▶ EXERCISE INSTRUCTIONS
Copy each line of the records below that mentions the word "euros".

▶ RECORDS SHOWN
* * *
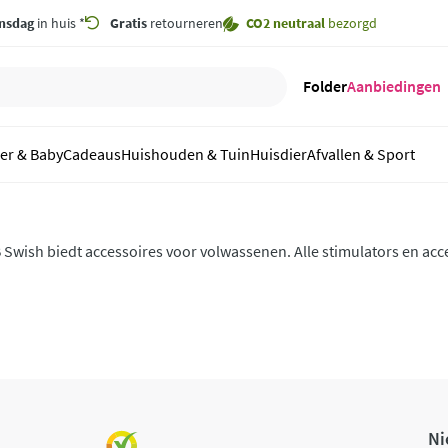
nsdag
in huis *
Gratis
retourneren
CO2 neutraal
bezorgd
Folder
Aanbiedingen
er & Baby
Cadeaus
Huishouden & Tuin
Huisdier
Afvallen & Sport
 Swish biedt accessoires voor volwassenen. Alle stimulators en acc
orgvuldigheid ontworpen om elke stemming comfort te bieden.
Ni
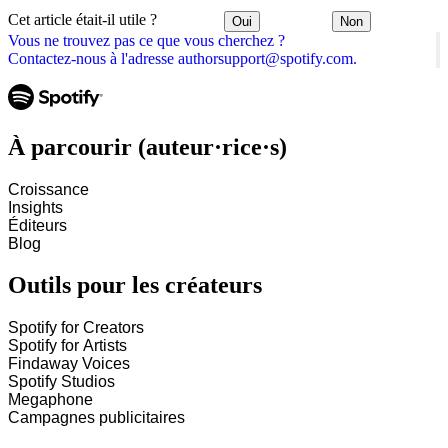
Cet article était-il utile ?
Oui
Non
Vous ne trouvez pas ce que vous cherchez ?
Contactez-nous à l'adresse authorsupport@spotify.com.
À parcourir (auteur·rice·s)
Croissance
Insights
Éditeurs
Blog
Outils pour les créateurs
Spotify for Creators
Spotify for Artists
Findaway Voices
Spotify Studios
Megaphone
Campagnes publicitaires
* * *
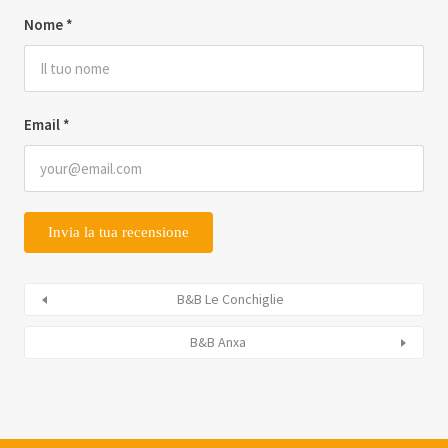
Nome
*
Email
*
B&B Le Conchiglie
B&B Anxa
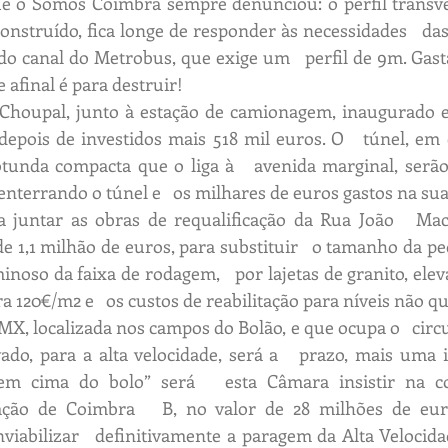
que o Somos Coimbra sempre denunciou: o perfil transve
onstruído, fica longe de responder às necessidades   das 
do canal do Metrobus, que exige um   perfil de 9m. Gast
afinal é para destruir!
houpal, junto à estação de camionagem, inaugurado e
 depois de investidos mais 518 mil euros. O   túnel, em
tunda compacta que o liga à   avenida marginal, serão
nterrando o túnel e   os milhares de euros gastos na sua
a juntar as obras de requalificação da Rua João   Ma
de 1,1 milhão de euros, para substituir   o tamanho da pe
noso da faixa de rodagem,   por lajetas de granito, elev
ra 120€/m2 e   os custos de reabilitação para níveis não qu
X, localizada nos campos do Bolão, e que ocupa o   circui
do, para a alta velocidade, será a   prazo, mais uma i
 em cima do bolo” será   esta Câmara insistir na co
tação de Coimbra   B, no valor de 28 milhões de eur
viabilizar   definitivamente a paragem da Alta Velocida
* * *
▶ SOLUTION
 depois de investidos mais 518 mil euros. O   túnel, em
nterrando o túnel e   os milhares de euros gastos na sua
de 1,1 milhão de euros, para substituir   o tamanho da pe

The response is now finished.